She prayed to the good Father, who had been revealed to her by the dying girl; and from her prayers came a strength which was a new life to her soul. From her strong desire to be good—to be what Jenny had been—had grown up a new faith.

In the forenoon came the wife and daughter of the good physician again upon the mission of mercy. They had requested the attendance of an undertaker, and assumed the whole charge of the funeral of Jenny, which was to take place on the third day after her death.

Fanny had hardly thought of herself since the angel of death entered the house, though she had been weighed down by a burden of guilt that did not embody itself in particular thoughts. In her sincere penitence, and in her firm and sacred resolve to be good and true, she had found only a partial peace of mind. She had not a doubt in regard to her future course: she must return to Woodville, and submit to any punishment which her kind friends might impose upon her. She was willing to suffer for what she had done; she was even willing to be sent to her uncle's in Minnesota; and this feeling of submission was the best evidence to herself of the reality of her repentance.

She was not willing to return to Woodville till she had seen the mortal part of Jenny laid away in its final resting-place. But Mr. Grant, who was at Hudson with his daughters, might already have been informed of her wicked conduct; and Mr. Long was probably still engaged in the search for her. There was a duty she owed to her friends which her awakened conscience would not permit her to neglect. The family would be very anxious about her, for wayward and wilful as she had been, she felt that they still loved her. Procuring pen and paper, she wrote a letter to Mrs. Green, informing her that she should return home on Friday; that she would submit to any punishment, and endeavor to be good in the future. She sealed the note, and put it in the post-office, with a feeling that it was all she could do at present as an atonement for her faults. If it was not all she could do, it was an error of judgment, not of the heart.

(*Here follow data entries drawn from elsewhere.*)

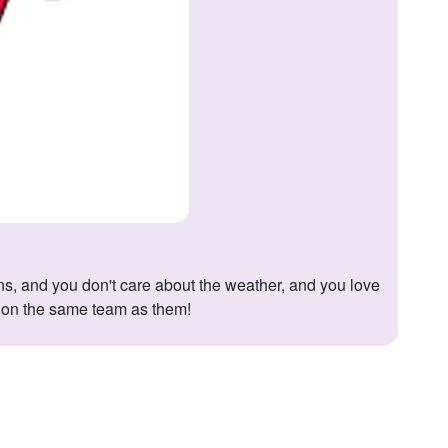
e on the same team as them!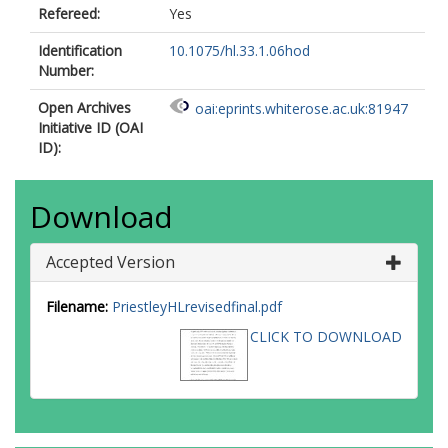
Refereed:
Yes
Identification
10.1075/hl.33.1.06hod
Number:
Open Archives
oai:eprints.whiterose.ac.uk:81947
Initiative ID (OAI
ID):
Download
Accepted Version
Filename:
PriestleyHLrevisedfinal.pdf
CLICK TO DOWNLOAD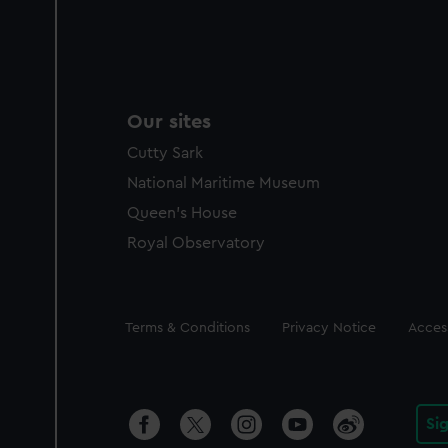
Our sites
Cutty Sark
National Maritime Museum
Queen's House
Royal Observatory
Legal
Terms & Conditions
Privacy Notice
Access
Si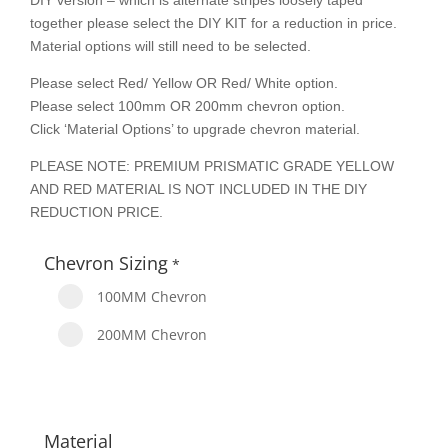
DIY version – which is alternate stripes loosely taped
together please select the DIY KIT for a reduction in price.
Material options will still need to be selected.
Please select Red/ Yellow OR Red/ White option.
Please select 100mm OR 200mm chevron option.
Click ‘Material Options’ to upgrade chevron material.
PLEASE NOTE: PREMIUM PRISMATIC GRADE YELLOW
AND RED MATERIAL IS NOT INCLUDED IN THE DIY
REDUCTION PRICE.
Chevron Sizing
*
100MM Chevron
200MM Chevron
Material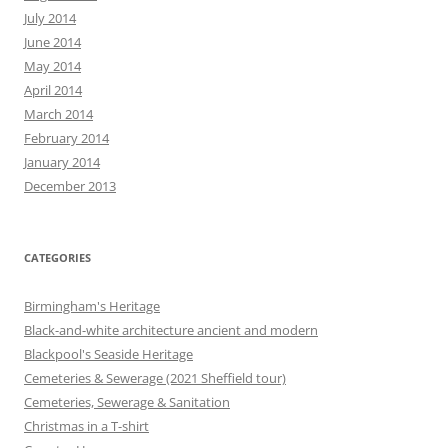
July 2014
June 2014
May 2014
April 2014
March 2014
February 2014
January 2014
December 2013
CATEGORIES
Birmingham's Heritage
Black-and-white architecture ancient and modern
Blackpool's Seaside Heritage
Cemeteries & Sewerage (2021 Sheffield tour)
Cemeteries, Sewerage & Sanitation
Christmas in a T-shirt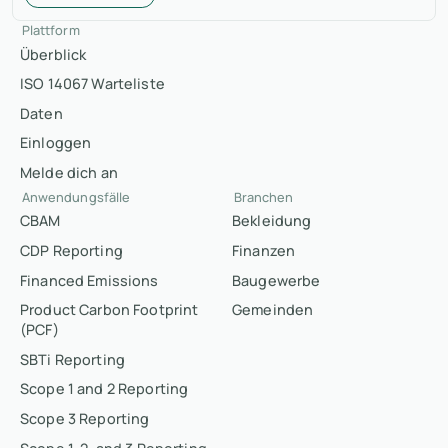
Plattform
Überblick
ISO 14067 Warteliste
Daten
Einloggen
Melde dich an
Anwendungsfälle
Branchen
CBAM
Bekleidung
CDP Reporting
Finanzen
Financed Emissions
Baugewerbe
Product Carbon Footprint
Gemeinden
(PCF)
SBTi Reporting
Scope 1 and 2 Reporting
Scope 3 Reporting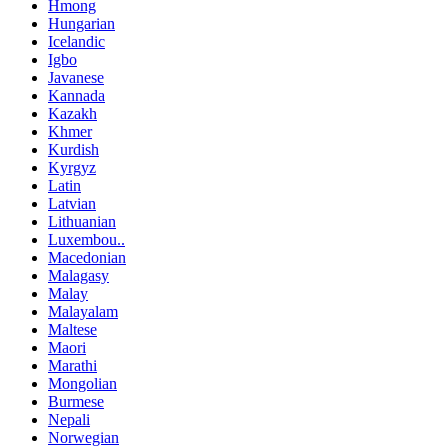
Hmong
Hungarian
Icelandic
Igbo
Javanese
Kannada
Kazakh
Khmer
Kurdish
Kyrgyz
Latin
Latvian
Lithuanian
Luxembou..
Macedonian
Malagasy
Malay
Malayalam
Maltese
Maori
Marathi
Mongolian
Burmese
Nepali
Norwegian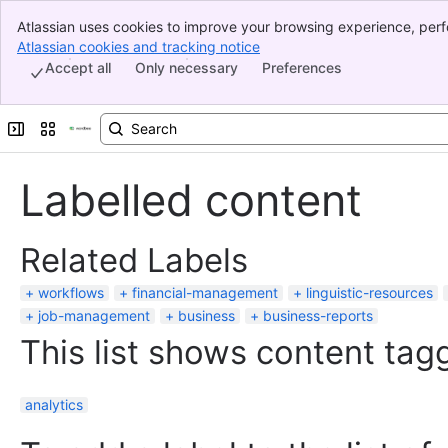
Atlassian uses cookies to improve your browsing experience, perf
Banner
indicate that you agree to our use of cookies on your device.
Atlassian cookies and tracking notice
, (opens new window)
Top Bar
Accept all
Only necessary
Preferences
Sidebar
Main Content
Expand sidebar
Switch sites or apps
Labelled content
Related Labels
workflows
financial-management
linguistic-resources
job-management
business
business-reports
This list shows content tagg
analytics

On Thursday the form of Jenny was placed in the coffin. It was not a pauper's coffin; it was a black-walnut casket—plain, but rich—selected by Mrs. Porter, the physician's lady, who could not permit the form of one so beautiful to be enclosed in a less appropriate receptacle. The choicest flowers lay upon her breast, and a beautiful wreath and cross were placed upon the casket before the funeral services commenced.

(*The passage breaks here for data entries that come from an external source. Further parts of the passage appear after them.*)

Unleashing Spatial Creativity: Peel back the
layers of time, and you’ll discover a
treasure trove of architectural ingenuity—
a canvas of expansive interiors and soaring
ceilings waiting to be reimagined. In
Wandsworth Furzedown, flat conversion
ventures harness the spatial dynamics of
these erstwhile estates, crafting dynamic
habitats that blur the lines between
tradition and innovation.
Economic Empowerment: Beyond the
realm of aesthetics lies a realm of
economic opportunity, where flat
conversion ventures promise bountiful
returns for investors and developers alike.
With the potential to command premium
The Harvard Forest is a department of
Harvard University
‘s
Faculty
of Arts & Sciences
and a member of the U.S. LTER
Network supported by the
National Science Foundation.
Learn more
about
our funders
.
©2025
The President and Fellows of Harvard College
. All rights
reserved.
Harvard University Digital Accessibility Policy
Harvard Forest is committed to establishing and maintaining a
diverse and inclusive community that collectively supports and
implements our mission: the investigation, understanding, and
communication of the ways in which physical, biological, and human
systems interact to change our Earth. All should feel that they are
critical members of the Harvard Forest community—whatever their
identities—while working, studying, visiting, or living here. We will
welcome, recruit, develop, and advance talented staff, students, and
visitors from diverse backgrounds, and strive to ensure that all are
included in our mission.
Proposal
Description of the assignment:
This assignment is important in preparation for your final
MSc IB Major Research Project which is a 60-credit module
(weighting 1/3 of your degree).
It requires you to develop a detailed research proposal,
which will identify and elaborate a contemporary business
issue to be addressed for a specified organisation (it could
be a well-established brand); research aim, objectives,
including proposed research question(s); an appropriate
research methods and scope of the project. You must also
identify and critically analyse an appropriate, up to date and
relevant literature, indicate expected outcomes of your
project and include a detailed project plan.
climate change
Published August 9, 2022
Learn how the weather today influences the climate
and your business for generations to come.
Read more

The clergyman was a friend of Dr. Porter, and he was worthy to be the friend of so true a man. The service was solemn and touching; no word of hope and consolation was omitted because they stood in the humble abode of poverty and want. He spoke of the beautiful life and the happy death of Jenny, and prayed that her parents might be comforted; that the little brother might be blessed by her short life, and that "the devoted young friend, who had so tenderly watched over the last hours of the departed," might be sanctified by her holy ministrations. The father, living or dead, wherever suffering, or wherever battling against the foes of his country, was remembered.

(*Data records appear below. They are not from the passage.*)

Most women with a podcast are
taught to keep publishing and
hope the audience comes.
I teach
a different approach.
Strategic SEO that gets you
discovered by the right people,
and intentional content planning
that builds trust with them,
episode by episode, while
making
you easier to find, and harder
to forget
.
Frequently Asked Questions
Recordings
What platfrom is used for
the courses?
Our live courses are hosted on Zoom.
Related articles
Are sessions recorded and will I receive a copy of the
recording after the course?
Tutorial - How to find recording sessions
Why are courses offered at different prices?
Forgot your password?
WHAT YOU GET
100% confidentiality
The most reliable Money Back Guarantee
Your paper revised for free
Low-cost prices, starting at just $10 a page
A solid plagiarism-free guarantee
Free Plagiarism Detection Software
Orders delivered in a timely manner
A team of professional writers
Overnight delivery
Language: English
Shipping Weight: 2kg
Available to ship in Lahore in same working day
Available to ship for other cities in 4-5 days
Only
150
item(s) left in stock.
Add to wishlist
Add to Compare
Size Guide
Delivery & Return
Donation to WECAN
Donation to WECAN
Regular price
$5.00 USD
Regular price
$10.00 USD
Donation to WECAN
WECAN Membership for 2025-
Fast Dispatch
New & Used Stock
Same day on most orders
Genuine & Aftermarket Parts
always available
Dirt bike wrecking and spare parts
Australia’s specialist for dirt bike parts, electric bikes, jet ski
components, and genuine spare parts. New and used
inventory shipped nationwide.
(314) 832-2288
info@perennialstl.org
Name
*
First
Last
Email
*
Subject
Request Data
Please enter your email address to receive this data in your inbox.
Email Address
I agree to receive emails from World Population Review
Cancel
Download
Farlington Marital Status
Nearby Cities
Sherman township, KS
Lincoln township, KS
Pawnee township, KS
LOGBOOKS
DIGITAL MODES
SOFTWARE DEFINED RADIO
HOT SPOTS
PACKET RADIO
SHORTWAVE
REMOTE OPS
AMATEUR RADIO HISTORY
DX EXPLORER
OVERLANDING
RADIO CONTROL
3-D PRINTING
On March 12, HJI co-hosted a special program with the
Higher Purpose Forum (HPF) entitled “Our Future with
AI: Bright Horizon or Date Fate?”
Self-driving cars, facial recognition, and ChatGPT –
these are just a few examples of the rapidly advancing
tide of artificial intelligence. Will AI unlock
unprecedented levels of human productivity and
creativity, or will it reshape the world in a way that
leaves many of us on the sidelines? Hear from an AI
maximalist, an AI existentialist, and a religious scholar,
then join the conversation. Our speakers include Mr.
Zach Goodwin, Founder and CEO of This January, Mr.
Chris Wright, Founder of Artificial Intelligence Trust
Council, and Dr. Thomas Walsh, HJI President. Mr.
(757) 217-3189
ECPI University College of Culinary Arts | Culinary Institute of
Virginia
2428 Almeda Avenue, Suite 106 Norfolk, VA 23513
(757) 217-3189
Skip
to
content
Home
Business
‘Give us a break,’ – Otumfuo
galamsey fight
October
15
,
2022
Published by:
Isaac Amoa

Fanny wept, as all in the house wept, when the good man feelingly delineated the lovely character of her who was still so beautiful in her marble silence; when he recalled those tender scenes on the evening of her death, which had been faithfully described to him by Fanny. The casket was placed in the funeral car, and followed by two carriages,—one of which contained Mrs. Kent, Eddy, and Fanny, and the other the family of Dr. Porter,—to Greenwood Cemetery. Sadly the poor mother turned away from the resting-place of her earthly treasure, and the little cortège returned to the house from which the light had gone out. The last solemn, sacred duty had been performed; Jenny had gone, but her pure influence was still to live on, and bless those who had never even known her.

When the little party reached the house, Dr. Porter, after some remarks about the solemn scenes through which they had just passed, inquired more particularly than he had been permitted to do before into the circumstances of the family. He promised to procure for her the money due to her as a soldier's wife, and to obtain some light employment for her. Mrs. Kent was very grateful to him for his kind interest in herself, and in her lost one, assuring him that she did not ask for charity, and was willing to work hard for a support.

"You have been a blessing to me, Fanny," said Mrs. Kent, when the physician and his family had departed. "I am sure that God sent you here to save me from misery and despair. What should I have done if you had not come?"

"I think I was sent for my own sake, rather than for yours, for I know that it has been a greater blessing to me than to you," replied Fanny.